Smart! Thanks for the tip!
I totally had one of those “duh” moments when I read this like, “Why have I never thought to do this?!” What a simple, but effective trick, thanks for sharing Abby!
Haha, thanks Bethany! And you have a great excuse these days for “duh” moments ;).
What????? I just can’t believe I’ve never thought of that!!! So glad you decided to post and share this with us. I will definitely be doing this from now on!!!
I’ll add a tip that I just discovered on Pinterest,: Do not CUT the elastic, just mark the length, thread it through the casing, sew, and then cut. No more losing the elastic at the very end or trying to match those two little ends. That was another, “Why didn’t I think of that” moment. This has saved me so much time. Do both of these tips and we ail be lovin’ making peasant dresses.
That is such a great idea, thanks for sharing!
Cool! (Unless of course you accidentally twist it *twice*) :D
Smart as well as simple! Thanks for the tip.
You are so welcome! Thanks Nikki!
This is a great idea! I have been making face masks for months, and I am embarrassed to admit how many times I have sewn the ear loop ends together only to discover a twist. I will definitely use this!
Great tip! I am so happy because I had problems with this! Thanks for sharing!
Wow! That’s a great idea… and ‘sew’ simple! I will give it a try. I use the two pin method, but like you, I still pin together at the end to make sure there’s not a twist somewhere.
Thanks for sharing. 🤗
This problem bedevilled me for years. Then one day I had a lightbulb moment — not as easy as yours, however it has worked for a long time. I put a safety pin on each end of the elastic piece — both on the same side of the elastic. When the leading edge of the elastic has passed through the casing, I check to see if both pins are facing me — if they are, the elastic “should” be straight …… however I still check around the whole casing with my fingers to be sure it hasn’t twisted 360 deg. then sew the two pieces of the elastic together. This has worked for me, however I like the idea of just marking the elastic much better! I always have a pen by my sewing machine so this will be a quick and easy change for me to make :) Thank you for this tip.

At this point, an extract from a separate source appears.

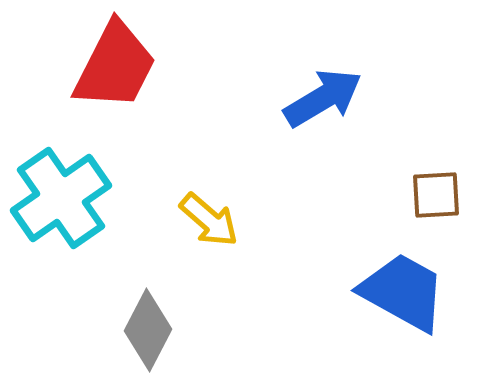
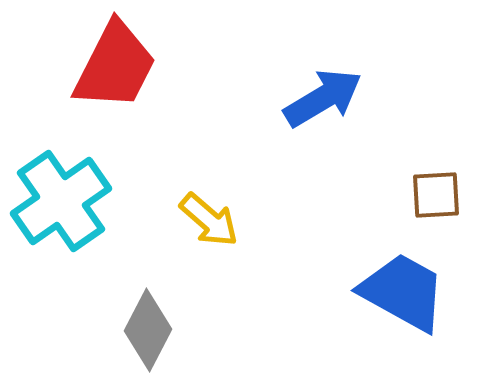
cyan cross: moved 3 px down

Yes, I do the same trick. I works great.
Yes, it‘s the small things that make life so much easier. Thanks for this brilliant tipp!!

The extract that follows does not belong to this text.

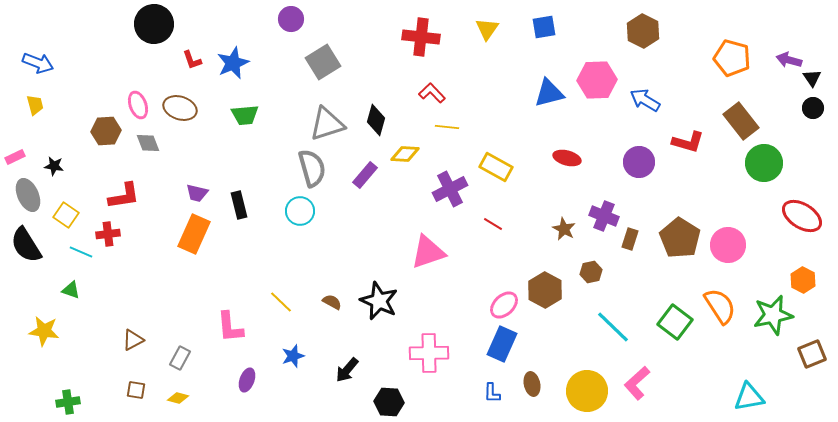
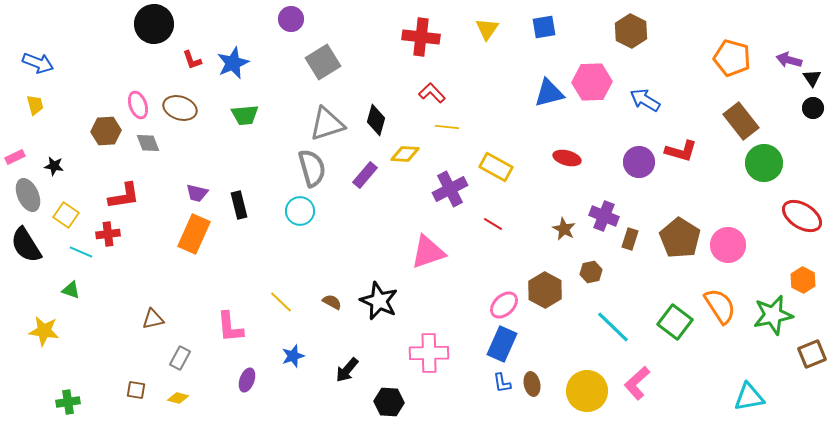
brown hexagon at (643, 31): moved 12 px left
pink hexagon at (597, 80): moved 5 px left, 2 px down
red L-shape at (688, 142): moved 7 px left, 9 px down
brown triangle at (133, 340): moved 20 px right, 21 px up; rotated 15 degrees clockwise
blue L-shape at (492, 393): moved 10 px right, 10 px up; rotated 10 degrees counterclockwise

I’m going to try that! Thanks for posting.
Brilliant idea and so simple!
Great idea!!! So simple . Thanks. Keep your ideas and patterns coming. I’m new to you’re site with a new great granddaughter.
Oh my goodness! I’ve been sewing for 55 years and never have had a full proof method to keeping my elastic on the straight and narrow! Thanks for this excellent tip! I will use it on my next skirt project!
So glad to hear it!
I am a 4H advisor and will put this tip to good use at our next Beginner Sewing Camp where each 4Her makes a skirt, shorts, capris, or pants with a full elastic waist. This will give my budding seamstresses even more confidence and quick proof that they’ve been successful!